Extra fluffy, like a box of kittens....
Kate Finn is a cellist: she's driven and strung tighter than, well, whatever the high-pitched skinny string is on a cello. (E-string on a violin.) She prides herself in maintaining her hectic schedule and the ability to keep everything under control. Of course, that all has to change, else we'd have no story.
Giving new meaning to a certain barnyard fowl's mantra, "The sky is falling," Kate's perfectly orchestrated life goes off key when a mysterious chunk of something smashes through her roof and into her bedroom. Fortunately, she isn't in bed at the time. Her neighbor, Dave Dodd, having seen the bit of falling sky, rushes over to help. And...heroine meets hero.
The two hit it off instantly, in a cute, mildly sexy, but not annoyingly, over-the-top kind way. Dave pretty much decides that she's his future wife. Kate, however, is a little more reluctant. First, because she's recently divorced from Anatole (which makes me think, anole), an oboe player, who is apparently the definition of uptight prig. And...because Dave is a millionaire.
That's a problem?
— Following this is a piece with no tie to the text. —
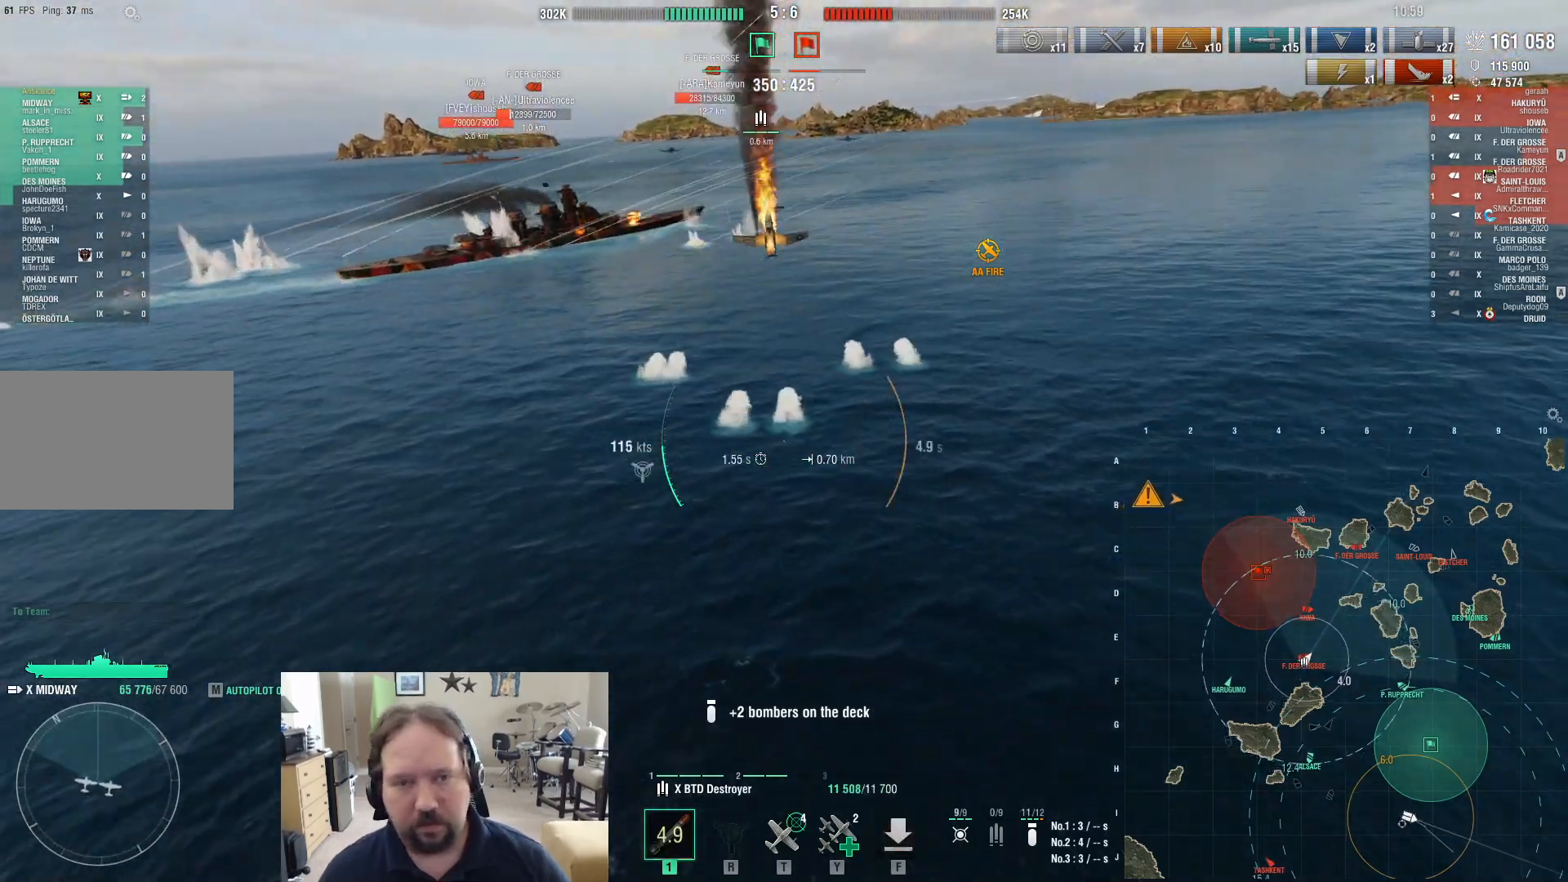
{"keys": ["d"], "mouse": [], "events": [[333, "s", "up"]]}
Yeah, because he acquired his fortune not through hard work, but via a winning lottery ticket. And workaholic, type-A Kate can't imagine being married to a guy who has no ambition. Even though he's nurturing and funny.
Yep, hello, lame-o, romance land, faux conflict. Their love story is told against the backdrop of a mild mystery. I.e., who dropped a dirty great hunk of helicopter into Kate's boudoir?
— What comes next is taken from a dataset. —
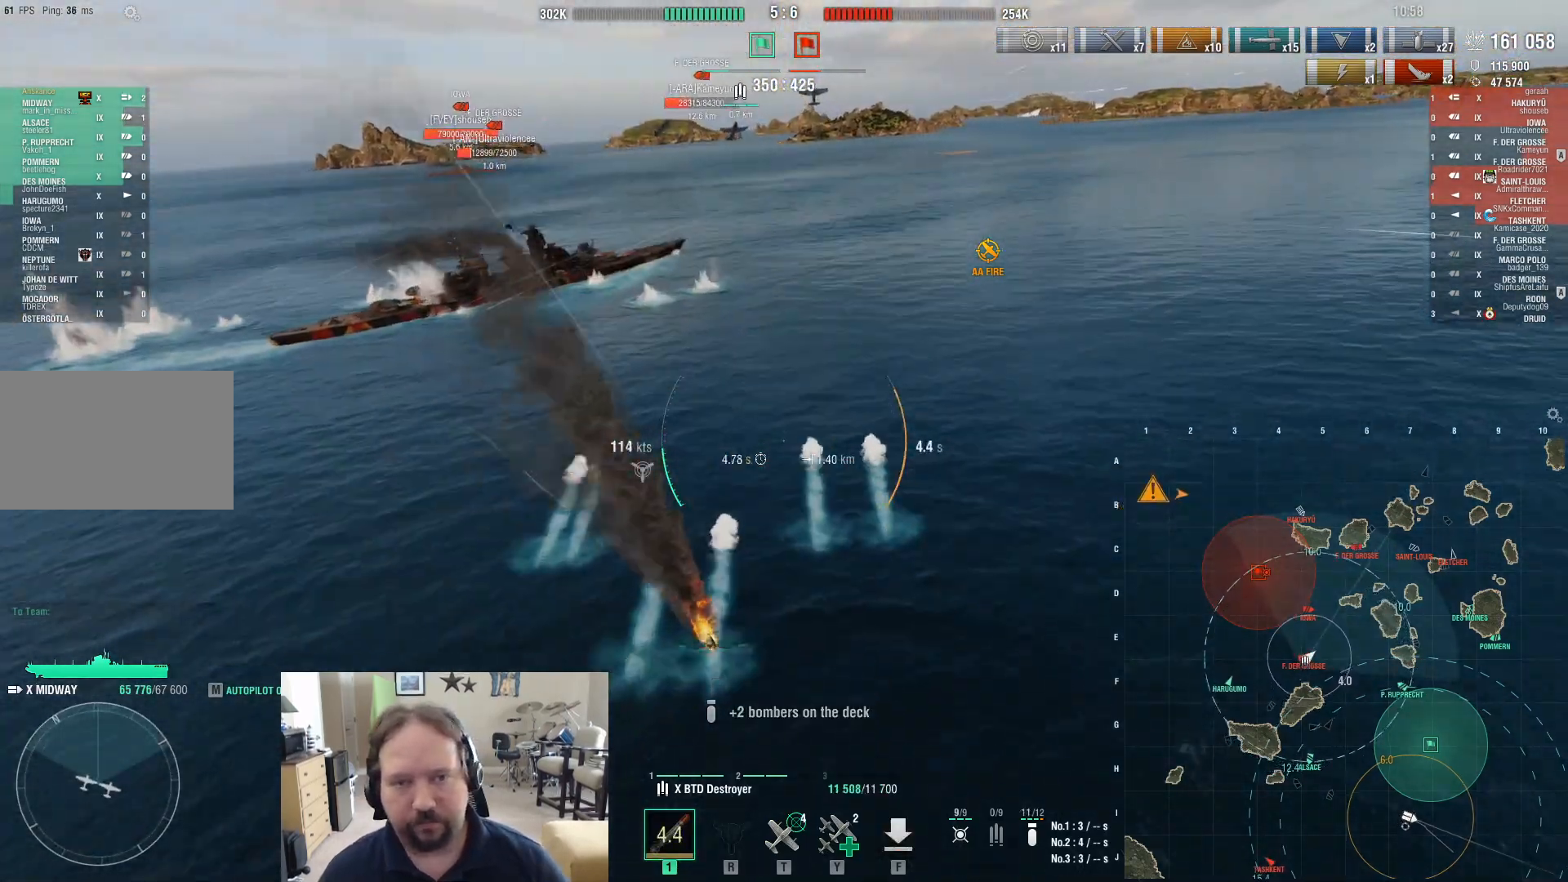
{"keys": [], "mouse": [], "events": [[350, "d", "up"]]}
The best part of Back to the Bedroom is that it clearly provided the seeds that would later sprout as the Stephanie Plum series. First and foremost, there's Elsie, Kate's elderly, .45-toting boarder-- who describes her new beau, Gus, as "a looker"--whose character obviously informed the creation of Grandma Mazur. She doesn't shoot a cooked chicken in the "gumpy" at dinner time, but she almost shoots a cop in the ass.
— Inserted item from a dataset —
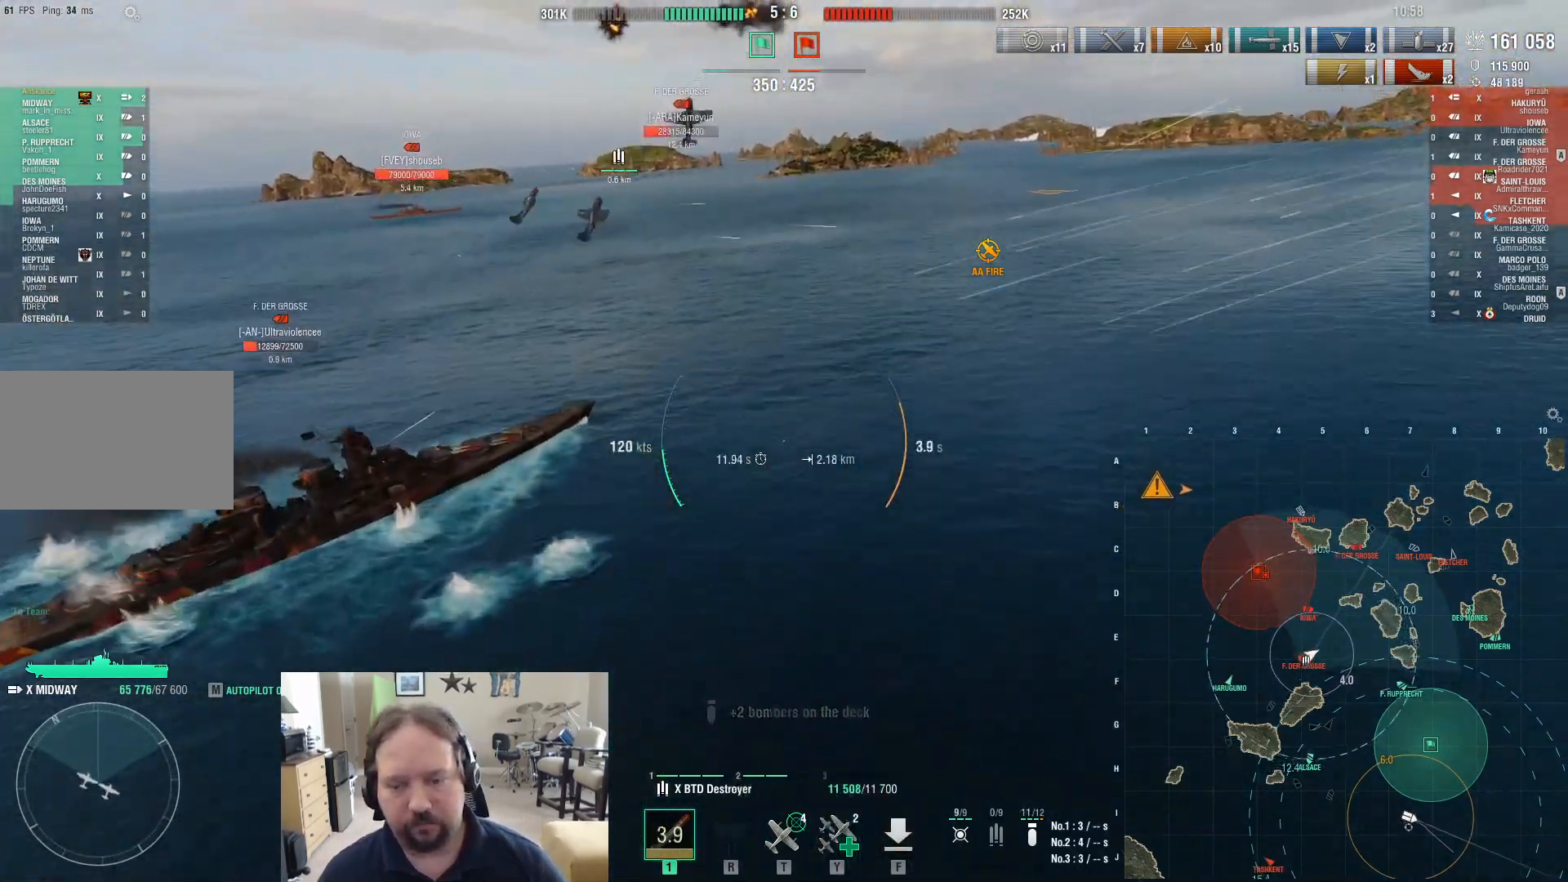
{"keys": ["a"], "mouse": [], "events": [[183, "a", "down"]]}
There are also the assorted incidents of expensive property destruction: Kate's destroyed roof, an exploding house, a destroyed luxury car. There's even a classic Cadillac, which, like a certain Buick, survives a multi-car pileup without a scratch. The cops are relatively laid back and overly fond of pastries. The good guys never suffer any consequences for their actions (see, above, Elsie, almost shooting the cop.) At one point, Kate's eye gives up a Stephanie-esque twitch.
Many of the madcap elements of a Plum book are contained in Back to the Bedroom, but ultimately, it lacks the energy of its descendant(s), as it's bogged down with an over-adherence to romance formula.